(Source data)
________

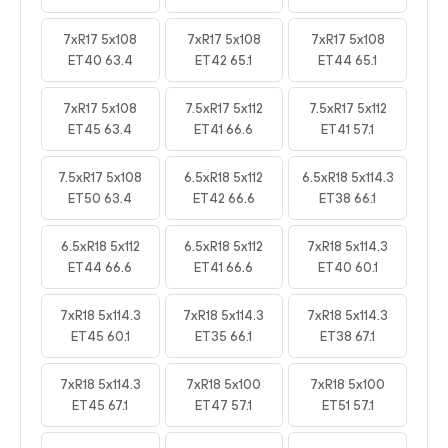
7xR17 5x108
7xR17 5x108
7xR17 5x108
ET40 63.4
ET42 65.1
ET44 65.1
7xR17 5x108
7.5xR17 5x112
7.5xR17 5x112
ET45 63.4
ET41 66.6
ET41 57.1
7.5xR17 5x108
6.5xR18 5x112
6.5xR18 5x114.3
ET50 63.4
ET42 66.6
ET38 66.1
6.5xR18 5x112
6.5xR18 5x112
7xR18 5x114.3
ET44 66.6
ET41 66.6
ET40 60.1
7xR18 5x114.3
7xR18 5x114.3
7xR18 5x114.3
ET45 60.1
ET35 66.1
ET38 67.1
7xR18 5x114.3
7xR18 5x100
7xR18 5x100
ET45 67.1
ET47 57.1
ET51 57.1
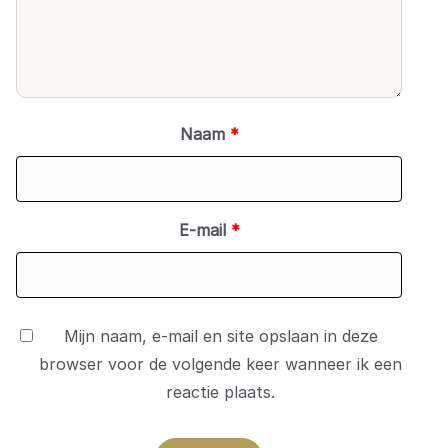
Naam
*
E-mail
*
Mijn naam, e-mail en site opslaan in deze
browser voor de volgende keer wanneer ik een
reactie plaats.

________

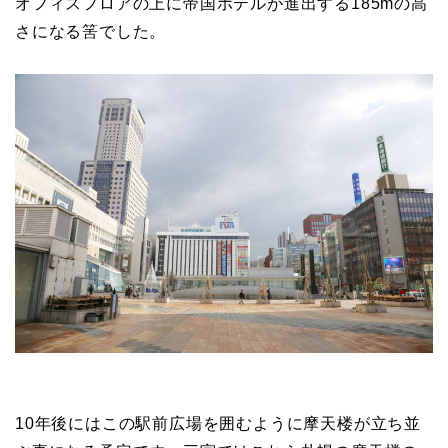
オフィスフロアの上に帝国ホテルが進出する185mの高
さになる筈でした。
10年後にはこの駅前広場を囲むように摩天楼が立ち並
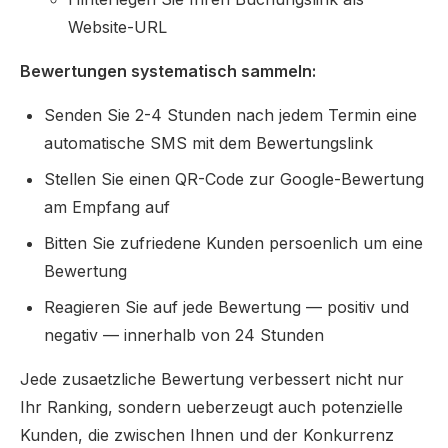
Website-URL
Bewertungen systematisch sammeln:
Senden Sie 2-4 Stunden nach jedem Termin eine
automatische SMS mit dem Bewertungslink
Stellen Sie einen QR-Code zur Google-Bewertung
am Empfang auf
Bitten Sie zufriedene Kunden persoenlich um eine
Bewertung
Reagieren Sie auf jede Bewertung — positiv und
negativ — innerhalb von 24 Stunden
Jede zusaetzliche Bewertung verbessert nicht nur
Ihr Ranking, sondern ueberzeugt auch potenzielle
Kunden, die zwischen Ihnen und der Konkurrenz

________

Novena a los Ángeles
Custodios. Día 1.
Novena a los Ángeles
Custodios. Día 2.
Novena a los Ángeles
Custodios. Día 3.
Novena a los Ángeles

________

▶ **Aim of the exercise**
Reproduce the lines of the data above verbatim, beginning with the line that contains "Website-URL" and ending with the line that contains "Kunden, die zwischen Ihnen und der Konkurrenz", both included.

▶ **Written answer**
Website-URL
Bewertungen systematisch sammeln:
Senden Sie 2-4 Stunden nach jedem Termin eine
automatische SMS mit dem Bewertungslink
Stellen Sie einen QR-Code zur Google-Bewertung
am Empfang auf
Bitten Sie zufriedene Kunden persoenlich um eine
Bewertung
Reagieren Sie auf jede Bewertung — positiv und
negativ — innerhalb von 24 Stunden
Jede zusaetzliche Bewertung verbessert nicht nur
Ihr Ranking, sondern ueberzeugt auch potenzielle
Kunden, die zwischen Ihnen und der Konkurrenz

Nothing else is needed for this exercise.